Noah was a well-respected artist in Los Angeles, who was known for creating art from trash and debris. Shortly after he became the founding director of the Watts Tower, the Watts riot broke out creating an explosion of chaos.
The aftermath was destruction everywhere. Looking to find the silver lining in this tragedy, Noah began creating art pieces from the trash left behind.
In the months after the Watts Riots uprising, Noah and artist Judson Powell organized the exhibition 66 Signs of Neon, composed of roughly 50 works of art made from salvaged materials as a way to “interpret the August event.”
In 1972 Noah was becoming tired of the art scene and dropped out. Shortly later, then governor Jerry Brown asked him to be part of the newly-founded California Arts Council. He accepted the invite, but on his own terms, putting almost all of his efforts into both the school systems and prison systems.
Eventually he made his way out to Joshua Tree, most say to escape the city grind and high prices of living. He spoke of the silence of the desert and how it was the first time in his life he could peacefully just sit back and think.
The site in which the Noah Purifoy Outdoor Museum sits was not only his art gallery but also his home and studio. He continued the theme of creating art through found objects throughout the rest of his life.

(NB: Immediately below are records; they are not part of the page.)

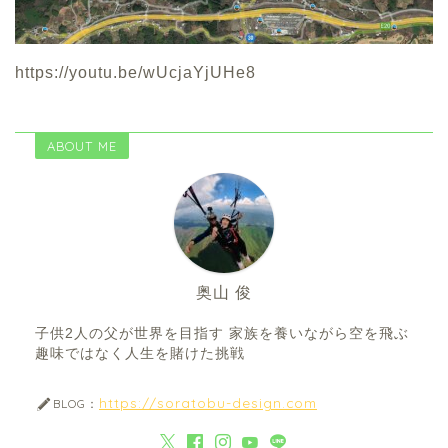
https://youtu.be/wUcjaYjUHe8
ABOUT ME
奥山 俊
子供2人の父が世界を目指す 家族を養いながら空を飛ぶ
趣味ではなく人生を賭けた挑戦
https://soratobu-design.com
BLOG：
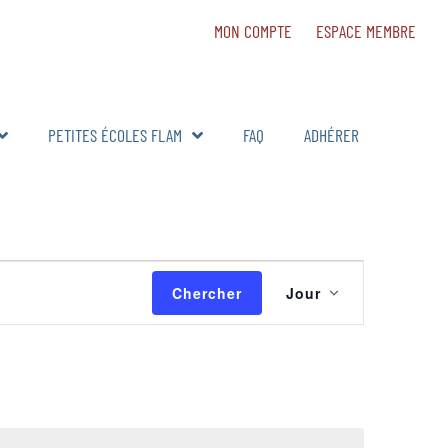
MON COMPTE
ESPACE MEMBRE
PETITES ÉCOLES FLAM
FAQ
ADHÉRER
Navigatio
Chercher
Jour
de
vues
Évènemen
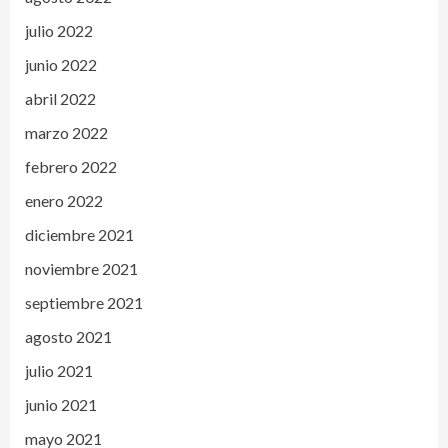
julio 2022
junio 2022
abril 2022
marzo 2022
febrero 2022
enero 2022
diciembre 2021
noviembre 2021
septiembre 2021
agosto 2021
julio 2021
junio 2021
mayo 2021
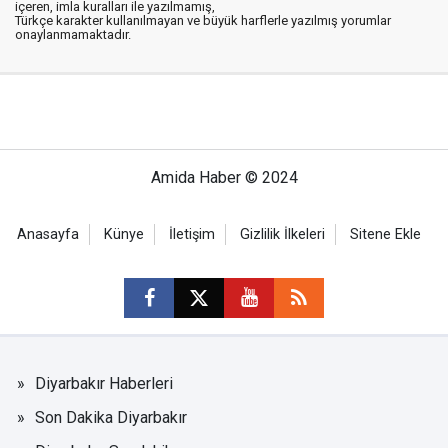
içeren, imla kuralları ile yazılmamış,
Türkçe karakter kullanılmayan ve büyük harflerle yazılmış yorumlar
onaylanmamaktadır.
Amida Haber © 2024
Anasayfa
Künye
İletişim
Gizlilik İlkeleri
Sitene Ekle
Diyarbakır Haberleri
Son Dakika Diyarbakır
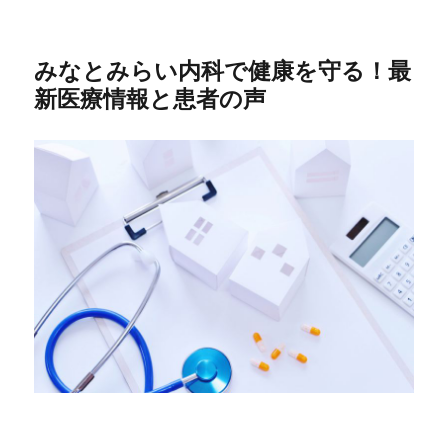
みなとみらい内科で健康を守る！最
新医療情報と患者の声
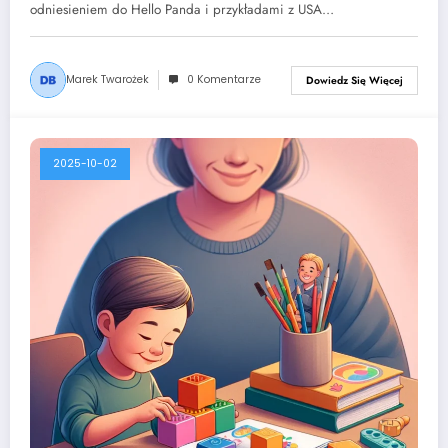
odniesieniem do Hello Panda i przykładami z USA…
Marek Twarożek
0 Komentarze
Dowiedz Się Więcej
2025-10-02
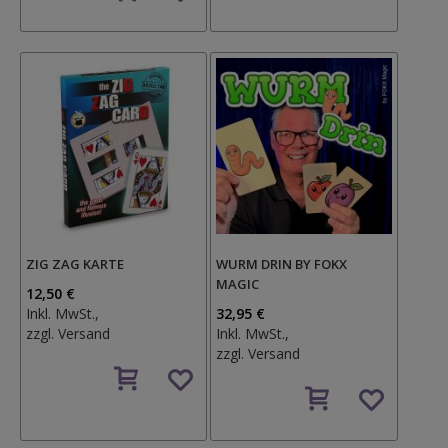
Wunschzettel
ZIG ZAG KARTE
WURM DRIN BY FOKX
MAGIC
12,50 €
Inkl. MwSt.,
32,95 €
zzgl.
Versand
Inkl. MwSt.,
zzgl.
Versand
Auf
den
Auf
Wunschzettel
den
Wunschzettel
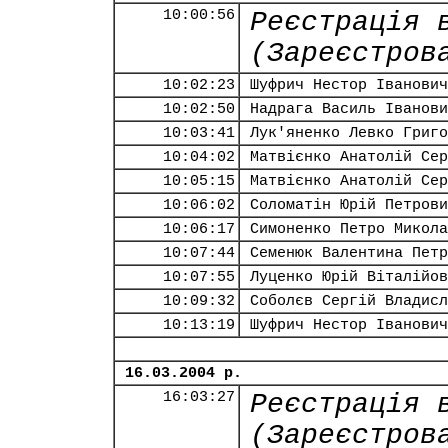
10:00:56
Реєстрація 
(Зареєстров
10:02:23
Шуфрич Нестор Іванович
10:02:50
Надрага Василь Іванови
10:03:41
Лук'яненко Левко Григо
10:04:02
Матвієнко Анатолій Сер
10:05:15
Матвієнко Анатолій Сер
10:06:02
Соломатін Юрій Петрови
10:06:17
Симоненко Петро Микола
10:07:44
Семенюк Валентина Петр
10:07:55
Луценко Юрій Віталійов
10:09:32
Соболєв Сергій Владисл
10:13:19
Шуфрич Нестор Іванович
16.03.2004 р.
16:03:27
Реєстрація 
(Зареєстров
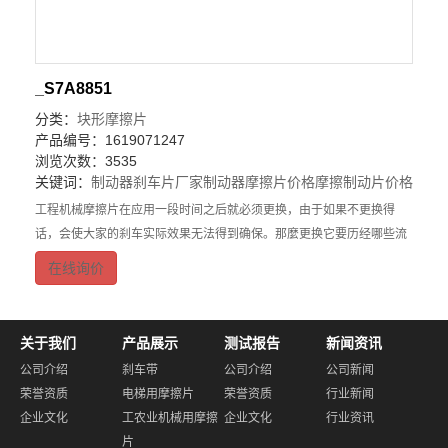
_S7A8851
分类：
块形摩擦片
产品编号：1619071247
浏览次数：3535
关键词：
制动器刹车片厂家
制动器摩擦片价格
摩擦制动片价格
工程机械摩擦片在应用一段时间之后就必须更换，由于如果不更换得
话，会使大家的刹车实际效果无法得到确保。那麼更换它要历经哪些流
程呢？关键有寻找它、拆
在线询价
关于我们
产品展示
测试报告
新闻资讯
公司介绍
刹车带
公司介绍
公司新闻
荣誉资质
电梯用摩擦片
荣誉资质
行业新闻
企业文化
工农业机械用摩擦
企业文化
行业资讯
片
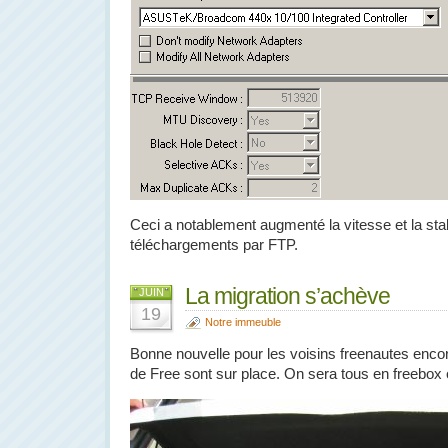
Ceci a notablement augmenté la vitesse et la stab
téléchargements par FTP.
La migration s’achève
JUIN
19
Notre immeuble
Bonne nouvelle pour les voisins freenautes enco
de Free sont sur place. On sera tous en freebox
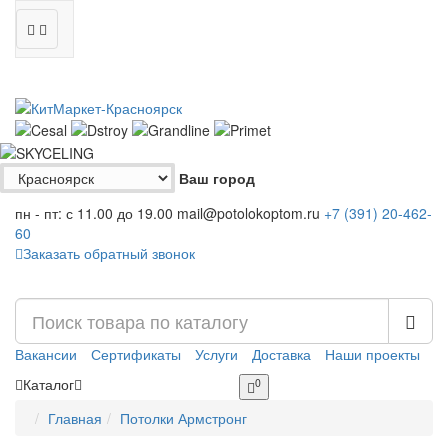
Ваш город
пн - пт: с 11.00 до 19.00
mail@potolokoptom.ru
+7 (391)
20-462-
60
Заказать обратный звонок
Вакансии
Сертификаты
Услуги
Доставка
Наши проекты
Каталог
0
Главная
Потолки Армстронг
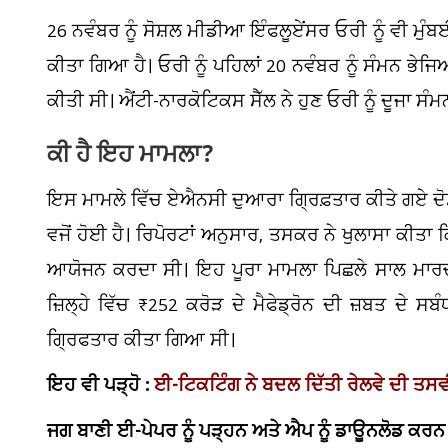
26 ਨਵੰਬਰ ਨੂੰ ਸੋਸ਼ਲ ਮੀਡੀਆ ਇੰਫਲੂਏਂਸਰ ਓਰੀ ਨੂੰ ਵੀ ਮੁ
ਕੀਤਾ ਗਿਆ ਹੈ। ਓਰੀ ਨੂੰ ਪਹਿਲਾਂ 20 ਨਵੰਬਰ ਨੂੰ ਸੰਮਨ ਭ
ਕੀਤੀ ਸੀ। ਐਂਟੀ-ਨਾਰਕੋਟਿਕਸ ਸੈੱਲ ਨੇ ਹੁਣ ਓਰੀ ਨੂੰ ਦੂਜਾ ਸੰਮ
ਕੀ ਹੈ ਇਹ ਮਾਮਲਾ?
ਇਸ ਮਾਮਲੇ ਵਿੱਚ ਏਐਨਸੀ ਦੁਆਰਾ ਗ੍ਰਿਫ਼ਤਾਰ ਕੀਤੇ ਗਏ ਦੋਸ਼
ਵਜੋਂ ਹੋਈ ਹੈ। ਰਿਪੋਰਟਾਂ ਅਨੁਸਾਰ, ਤਸਕਰ ਨੇ ਖੁਲਾਸਾ ਕੀ
ਆਯੋਜਨ ਕਰਦਾ ਸੀ। ਇਹ ਪੂਰਾ ਮਾਮਲਾ ਪਿਛਲੇ ਸਾਲ ਮਾਰਚ ਦਾ 
ਜ਼ਿਲ੍ਹੇ ਵਿੱਚ ₹252 ਕਰੋੜ ਦੇ ਮੈਫੇਡ੍ਰੋਨ ਦੀ ਜ਼ਬਤ ਦੇ ਸਬੰ
ਗ੍ਰਿਫਤਾਰ ਕੀਤਾ ਗਿਆ ਸੀ।
ਇਹ ਵੀ ਪੜ੍ਹੋ
:
ਈ
-
ਟਿਕਟਿੰਗ ਨੇ ਬਦਲ ਦਿੱਤੀ ਰੇਲਵੇ ਦੀ ਤਸ
ਜਗ ਬਾਣੀ ਈ-ਪੇਪਰ ਨੂੰ ਪੜ੍ਹਨ ਅਤੇ ਐਪ ਨੂੰ ਡਾਊਨਲੋਡ ਕਰਨ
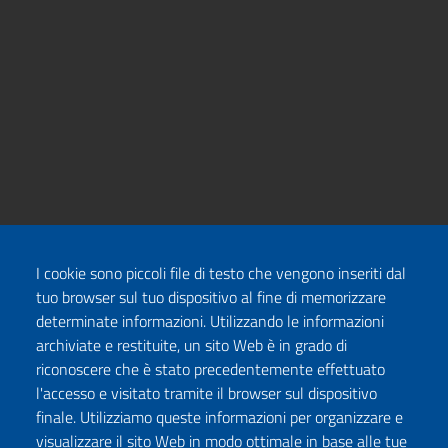
I cookie sono piccoli file di testo che vengono inseriti dal
tuo browser sul tuo dispositivo al fine di memorizzare
determinate informazioni. Utilizzando le informazioni
archiviate e restituite, un sito Web è in grado di
riconoscere che è stato precedentemente effettuato
l'accesso e visitato tramite il browser sul dispositivo
finale. Utilizziamo queste informazioni per organizzare e
visualizzare il sito Web in modo ottimale in base alle tue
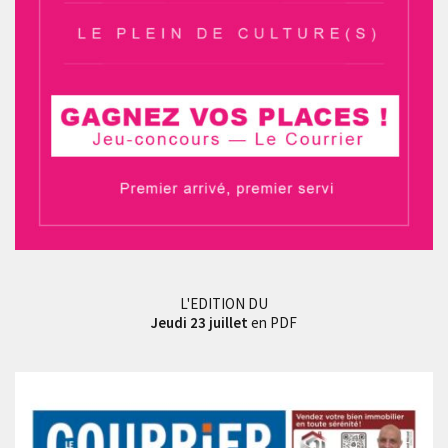
L'EDITION DU
Jeudi 23 juillet
en PDF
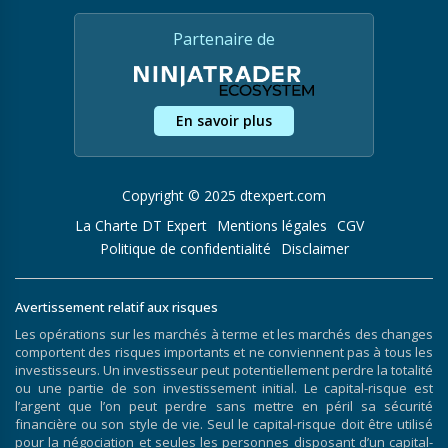
Partenaire de
En savoir plus
Copyright © 2025 dtexpert.com
La Charte DT Expert
Mentions légales
CGV
Politique de confidentialité
Disclaimer
Avertissement relatif aux risques
Les opérations sur les marchés à terme et les marchés des changes
comportent des risques importants et ne conviennent pas à tous les
investisseurs. Un investisseur peut potentiellement perdre la totalité
ou une partie de son investissement initial. Le capital-risque est
l’argent que l’on peut perdre sans mettre en péril sa sécurité
financière ou son style de vie. Seul le capital-risque doit être utilisé
pour la négociation et seules les personnes disposant d’un capital-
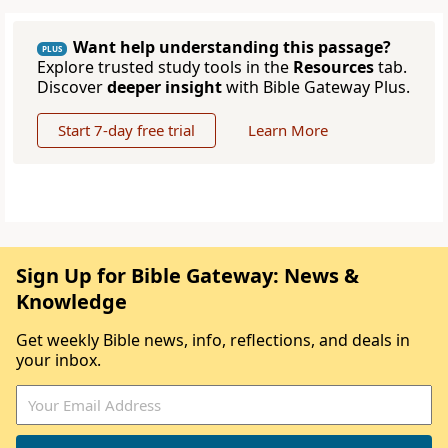
Want help understanding this passage?
PLUS
Explore trusted study tools in the
Resources
tab.
Discover
deeper insight
with Bible Gateway Plus.
Start 7-day free trial
Learn More
Sign Up for Bible Gateway: News &
Knowledge
Get weekly Bible news, info, reflections, and deals in
your inbox.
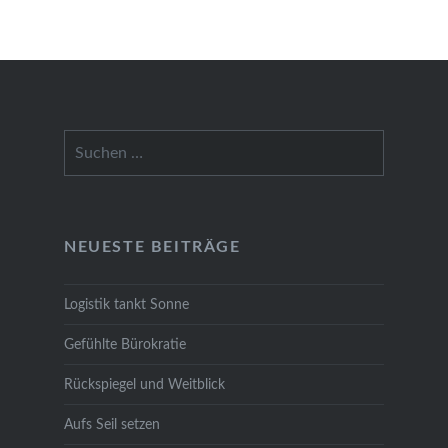
Suchen
nach:
NEU­ES­TE BEI­TRÄ­GE
Logis­tik tankt Son­ne
Gefühl­te Büro­kra­tie
Rück­spie­gel und Weit­blick
Aufs Seil set­zen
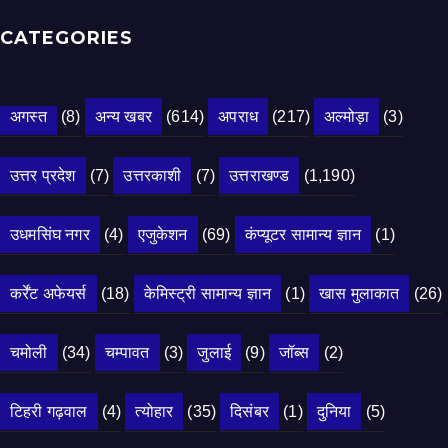
CATEGORIES
अगस्त
(8)
अन्य खबर
(614)
अपराध
(217)
अल्मोड़ा
(3)
उत्तर प्रदेश
(7)
उत्तरकाशी
(7)
उत्तराखण्ड
(1,190)
उधमसिंघ नगर
(4)
एजुकेशन
(69)
कंप्यूटर सामान्य ज्ञान
(1)
कर्रेंट अफेयर्स
(18)
केमिस्ट्री सामान्य ज्ञान
(1)
खास मुलाकात
(26)
चमोली
(34)
चम्पावत
(3)
जुलाई
(9)
जॉब्स
(2)
टिहरी गढ़वाल
(4)
त्योहार
(35)
दिसंबर
(1)
दुनिया
(5)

Being this is both outdoors and in the harsh environment of the desert, this combination only accelerates the rate at which everything decays. In 1999, the Noah Purifoy Foundation was established to protect Noah’s work.
In 2004, Noah passed away in his studio. We are fortunate that his museum is still around and open to the public for free as these pieces were created by an incredible man who is no longer with us. I hope when you come here to visit that you will be impacted by these pieces now knowing a little more of their background.